Leonora Carrington, 1917-2011
Self Portrait, c. 1938

Isolation, alienation, and meaningless, inhuman rigamarole was George Tooker's major subject. Even in today's world of cell phones and internet, sometimes you feel lost in an impersonal shuffle.

George Tooker, 1920-2011
Government Bureau, 1956

There is something scientific, experimental, about Sol LeWitt's wall drawings. Instead of knowing what he wanted to depict, he started with questions. What would this shape look like when contrasted with that shape? What colors would result if you mixed this one with that one? He took a certain aesthetic theme and tried out several variations. Frequently he blew these images up to wall-size and used them as murals to decorate long hallways. This photo shows only two sections of the long mural at the Met. LeWitt sold written instructions and sketches to museums for designs that could be applied by other technicians, so museums could install or remove them as needed.

Sol LeWitt, 1928-2007
Wall Drawing #370, 1982

Similar art values led to the development of Op Art, which strives for optical effects, such as depth, movement, and vibration. Bridget Riley is the quintessential Op Artist. I love that vibrating effect.

Bridget Riley, b. 1931
Blaze 1, 1962

Pat Steir is another important woman artist who doesn't appeal to me that much. She stands on a ladder while pouring and flinging paint, water, and solvent from oversaturated brushes and allowing the fluid media to cascade down a canvas tacked to the wall. She has remarkable control; she creates a rhythmic pattern that looks as natural as rainfall.

Pat Steir, b. 1940
Sixteen Waterfalls of Dreams, Memories, and Sentiment, 1990


There are so many great paintings at the Met—enough to give you a comprehensive overview of the history of art. I wanted to show all the work by women, and I threw in about the same number of works by men that are my special favorites. Instead of explaining the place of each work in the history of art, I tried to express what I like about it personally.

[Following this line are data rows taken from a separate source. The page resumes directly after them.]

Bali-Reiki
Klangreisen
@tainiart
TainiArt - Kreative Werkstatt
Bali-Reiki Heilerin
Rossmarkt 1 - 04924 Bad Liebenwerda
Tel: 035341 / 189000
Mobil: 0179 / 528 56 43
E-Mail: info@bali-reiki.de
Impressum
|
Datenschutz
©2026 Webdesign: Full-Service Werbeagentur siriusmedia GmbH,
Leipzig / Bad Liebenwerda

After a busy day at the Met, Captain Dan likes to have dinner at a Greek diner called Nectar, one block away on Madison. This year we invited our friends Frank King and Kelly Karavitas to join us there; we met them in the café of the Museum of Modern Art in 2007. We have so many interests in common that our conversation was very lively and engaging. Enhancing the fun, Kelly speaks fluent Greek so he was able to chat with the Greeks who run the restaurant, and they treated us more like guests than customers.